Safeguarding pastoral community land rights in East Africa
Land is a major source of discontent in East Africa. Pastoralist groups such as the Maasai of Loliondo, Tanzania, have cried foul over the government’s treatment of their land rights. The Kenyan Constitution recognises rights of local communities and requires that benefits accruing from resources on their land are shared with them. Tanzania and Uganda also have frameworks for addressing community rights.

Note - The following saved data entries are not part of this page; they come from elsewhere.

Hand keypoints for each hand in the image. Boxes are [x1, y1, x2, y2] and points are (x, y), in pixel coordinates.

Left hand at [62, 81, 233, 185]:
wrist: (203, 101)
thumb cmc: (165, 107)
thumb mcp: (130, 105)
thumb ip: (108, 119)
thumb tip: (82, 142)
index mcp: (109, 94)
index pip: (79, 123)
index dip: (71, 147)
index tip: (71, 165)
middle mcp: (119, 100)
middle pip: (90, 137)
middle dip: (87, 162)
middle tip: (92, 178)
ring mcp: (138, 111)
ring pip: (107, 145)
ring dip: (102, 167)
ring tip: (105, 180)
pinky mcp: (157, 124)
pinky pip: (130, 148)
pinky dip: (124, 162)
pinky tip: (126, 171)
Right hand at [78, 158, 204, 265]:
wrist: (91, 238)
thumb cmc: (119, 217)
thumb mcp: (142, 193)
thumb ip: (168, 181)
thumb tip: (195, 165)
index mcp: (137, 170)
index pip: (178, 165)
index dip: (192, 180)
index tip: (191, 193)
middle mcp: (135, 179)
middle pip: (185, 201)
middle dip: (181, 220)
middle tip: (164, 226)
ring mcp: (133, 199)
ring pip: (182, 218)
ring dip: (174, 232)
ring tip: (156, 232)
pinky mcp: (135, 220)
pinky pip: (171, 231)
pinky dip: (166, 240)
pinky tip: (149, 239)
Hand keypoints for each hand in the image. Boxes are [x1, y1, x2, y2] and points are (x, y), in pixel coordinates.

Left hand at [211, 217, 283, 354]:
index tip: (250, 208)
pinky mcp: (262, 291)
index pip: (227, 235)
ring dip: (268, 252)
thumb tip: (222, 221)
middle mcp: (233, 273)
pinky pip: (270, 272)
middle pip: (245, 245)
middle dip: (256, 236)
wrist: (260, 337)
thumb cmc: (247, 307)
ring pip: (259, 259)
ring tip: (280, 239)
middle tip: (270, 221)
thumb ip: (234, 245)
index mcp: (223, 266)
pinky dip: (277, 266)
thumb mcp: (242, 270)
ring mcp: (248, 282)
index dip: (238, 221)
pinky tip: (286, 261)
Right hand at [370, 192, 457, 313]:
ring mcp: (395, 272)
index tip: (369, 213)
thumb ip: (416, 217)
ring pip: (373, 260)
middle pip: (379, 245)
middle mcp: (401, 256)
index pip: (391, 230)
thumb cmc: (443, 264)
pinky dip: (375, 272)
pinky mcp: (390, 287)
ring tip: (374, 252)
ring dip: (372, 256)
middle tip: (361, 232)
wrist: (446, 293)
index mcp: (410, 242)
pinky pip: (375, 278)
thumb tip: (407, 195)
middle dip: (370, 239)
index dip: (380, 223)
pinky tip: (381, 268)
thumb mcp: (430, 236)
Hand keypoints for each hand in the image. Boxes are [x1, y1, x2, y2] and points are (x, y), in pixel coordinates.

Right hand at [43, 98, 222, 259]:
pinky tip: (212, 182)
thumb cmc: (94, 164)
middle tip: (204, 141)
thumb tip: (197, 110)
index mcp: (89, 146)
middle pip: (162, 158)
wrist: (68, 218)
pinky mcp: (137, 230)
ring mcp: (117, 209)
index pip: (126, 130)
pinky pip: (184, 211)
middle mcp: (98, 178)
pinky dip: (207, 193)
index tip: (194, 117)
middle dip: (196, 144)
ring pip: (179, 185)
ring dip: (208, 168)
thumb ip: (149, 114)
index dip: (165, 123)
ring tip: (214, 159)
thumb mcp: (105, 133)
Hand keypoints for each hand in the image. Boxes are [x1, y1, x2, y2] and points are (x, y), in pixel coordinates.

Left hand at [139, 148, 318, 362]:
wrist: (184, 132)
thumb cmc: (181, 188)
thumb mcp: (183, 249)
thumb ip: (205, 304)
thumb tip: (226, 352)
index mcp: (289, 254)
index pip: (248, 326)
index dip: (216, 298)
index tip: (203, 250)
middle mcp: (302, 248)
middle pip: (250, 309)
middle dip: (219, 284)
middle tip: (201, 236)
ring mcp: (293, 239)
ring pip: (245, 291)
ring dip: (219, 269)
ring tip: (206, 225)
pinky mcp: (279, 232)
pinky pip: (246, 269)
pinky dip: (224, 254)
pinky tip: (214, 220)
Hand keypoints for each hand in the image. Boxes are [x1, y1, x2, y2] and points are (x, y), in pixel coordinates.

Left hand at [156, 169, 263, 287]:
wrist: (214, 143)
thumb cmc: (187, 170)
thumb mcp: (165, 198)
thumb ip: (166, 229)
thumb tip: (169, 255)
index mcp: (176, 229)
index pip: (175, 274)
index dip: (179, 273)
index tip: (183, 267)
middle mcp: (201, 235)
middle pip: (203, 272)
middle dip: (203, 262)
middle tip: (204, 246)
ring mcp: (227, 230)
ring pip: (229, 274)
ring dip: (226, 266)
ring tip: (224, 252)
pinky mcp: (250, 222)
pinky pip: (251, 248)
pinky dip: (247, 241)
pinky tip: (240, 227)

In the article “Community land in EA is not a primitive precursor of private ownership” published 1 June 2013 in The East African, Patricia Kameri-Mbote, Dean of the School of Law at the University of Nairobi, argues that the trend to privatisation of community land needs to be reversed through documentation of norms, land-use practices and instances of sustainable land management by communities. The dominant worldview that relegates customary norms of land holding to an inferior status must be challenged. Laws on community land must prevent situations where abundance of mineral resources results in neglect of other economically viable activities such as pastoralism. For example, in Turkana, where oil has been discovered, community land rights must be considered to avoid exclusion of the people as resources are appropriated by others. This requires mechanisms for sharing benefits with communities; identification of speculative deals on communal land concluded with communities that had no knowledge of the value of the land; requiring that benefits from oil be shared with local communities that have lived on that land for years; and transparency and accountability measures to prevent the use of divide-and-rule tactics within communities, as happened in Kwale in Kenya over titanium. She stresses that institutions are critical in securing community land rights. Institutional structural rigidity is not suited to articulate dynamic and living tenets of community rights. There should be investment in building and strengthening community institutions. Professor Mbote regards national constitutions as good anchors for community land rights.